_PASSAGE GIVEN_
If not, Hemingway certainly was thinking of the same scenes, which he and Evans witnessed during their brief, but mutually influential time in Cuba that spring.
 
Some of the photos Hemingway carried back to Key West for Evans show mutilated corpses that Evans had copied from newspaper files. One especially gruesome image is of Manuel Cepero, pictured here in ABC note with postmortem of dead man, killed by revolutionaries for being a stool pigeon, or "a long tongue." In his book, Hemingway's literary tough guy, Harry Morgan, is confronted by a Cuban smuggler who asks: "You're not a lengua larga are you?" referring to someone who talks too much.
 
"Listen," says Harry. "Don't be so tough so early in the morning. I'm sure you've cut plenty of peoples throats. I haven't even had my coffee yet."
 
Many of Evans's photographs made during those weeks record the atmosphere of political unrest in Cuba that serves as the background in Hemingway's book.
 
 
Hemingway the Fisherman
 
From the time he was a three-year-old boy vacationing at Walloon Lake in Michigan, Ernest Hemingway was an avid fisherman.

_ENTRIES SUPPLIED_
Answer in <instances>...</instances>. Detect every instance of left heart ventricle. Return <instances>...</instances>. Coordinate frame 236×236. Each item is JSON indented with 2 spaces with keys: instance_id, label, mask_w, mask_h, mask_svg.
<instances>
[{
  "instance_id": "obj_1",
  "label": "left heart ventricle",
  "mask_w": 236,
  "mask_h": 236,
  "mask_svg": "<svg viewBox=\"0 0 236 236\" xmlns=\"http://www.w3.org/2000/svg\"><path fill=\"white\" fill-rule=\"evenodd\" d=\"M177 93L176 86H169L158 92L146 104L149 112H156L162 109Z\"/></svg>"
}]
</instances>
==
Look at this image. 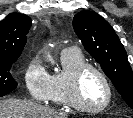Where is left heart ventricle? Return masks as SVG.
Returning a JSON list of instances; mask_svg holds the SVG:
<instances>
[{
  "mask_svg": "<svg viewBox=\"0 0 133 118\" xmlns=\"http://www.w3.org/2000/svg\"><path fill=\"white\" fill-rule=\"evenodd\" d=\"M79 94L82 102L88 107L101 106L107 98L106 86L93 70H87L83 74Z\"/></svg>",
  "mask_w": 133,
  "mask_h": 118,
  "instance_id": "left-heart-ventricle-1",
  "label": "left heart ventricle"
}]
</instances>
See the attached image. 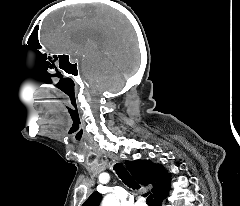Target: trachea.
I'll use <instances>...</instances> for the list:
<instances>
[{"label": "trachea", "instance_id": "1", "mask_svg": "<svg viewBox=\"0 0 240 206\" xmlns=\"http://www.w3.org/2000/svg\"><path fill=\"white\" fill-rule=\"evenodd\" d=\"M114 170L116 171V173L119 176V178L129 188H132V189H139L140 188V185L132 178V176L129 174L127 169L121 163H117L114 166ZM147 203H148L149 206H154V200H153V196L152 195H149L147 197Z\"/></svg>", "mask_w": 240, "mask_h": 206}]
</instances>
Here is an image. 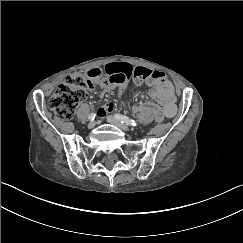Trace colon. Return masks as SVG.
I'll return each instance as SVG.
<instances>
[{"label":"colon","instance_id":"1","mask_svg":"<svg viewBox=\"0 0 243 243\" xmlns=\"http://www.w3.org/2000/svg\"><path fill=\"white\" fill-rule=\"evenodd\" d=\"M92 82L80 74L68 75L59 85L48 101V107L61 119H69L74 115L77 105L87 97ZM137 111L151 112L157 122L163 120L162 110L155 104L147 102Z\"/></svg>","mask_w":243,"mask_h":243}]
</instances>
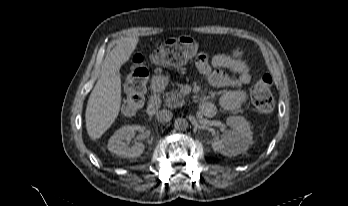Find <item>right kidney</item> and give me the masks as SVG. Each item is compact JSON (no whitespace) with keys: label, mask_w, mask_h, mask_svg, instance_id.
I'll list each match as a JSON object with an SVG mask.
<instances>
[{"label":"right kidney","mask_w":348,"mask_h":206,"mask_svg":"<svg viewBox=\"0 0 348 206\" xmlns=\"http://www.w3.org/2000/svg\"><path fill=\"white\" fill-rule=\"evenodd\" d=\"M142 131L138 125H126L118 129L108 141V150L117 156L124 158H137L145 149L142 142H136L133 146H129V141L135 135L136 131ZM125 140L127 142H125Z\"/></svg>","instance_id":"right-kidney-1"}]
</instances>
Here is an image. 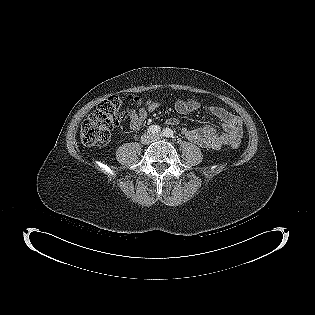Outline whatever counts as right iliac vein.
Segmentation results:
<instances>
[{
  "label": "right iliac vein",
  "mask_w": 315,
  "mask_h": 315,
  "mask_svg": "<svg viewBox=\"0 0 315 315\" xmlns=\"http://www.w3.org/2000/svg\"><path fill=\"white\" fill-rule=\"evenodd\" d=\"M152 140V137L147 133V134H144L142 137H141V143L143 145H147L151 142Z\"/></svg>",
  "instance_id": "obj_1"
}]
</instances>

_REQUIREMENTS_
• a. List every place name that appears in the passage about Hemingway and Evans in Cuba.
• b. Reproduce the passage about Hemingway and Evans word for word, from "Some of the" up to and including "in Hemingway's book.".

_RESPONSES PER TASK_
• a. Cuba, Key West, Walloon Lake, Michigan

• b.
Some of the photos Hemingway carried back to Key West for Evans show mutilated corpses that Evans had copied from newspaper files. One especially gruesome image is of Manuel Cepero, pictured here in ABC note with postmortem of dead man, killed by revolutionaries for being a stool pigeon, or "a long tongue." In his book, Hemingway's literary tough guy, Harry Morgan, is confronted by a Cuban smuggler who asks: "You're not a lengua larga are you?" referring to someone who talks too much.
 
"Listen," says Harry. "Don't be so tough so early in the morning. I'm sure you've cut plenty of peoples throats. I haven't even had my coffee yet."
 
Many of Evans's photographs made during those weeks record the atmosphere of political unrest in Cuba that serves as the background in Hemingway's book.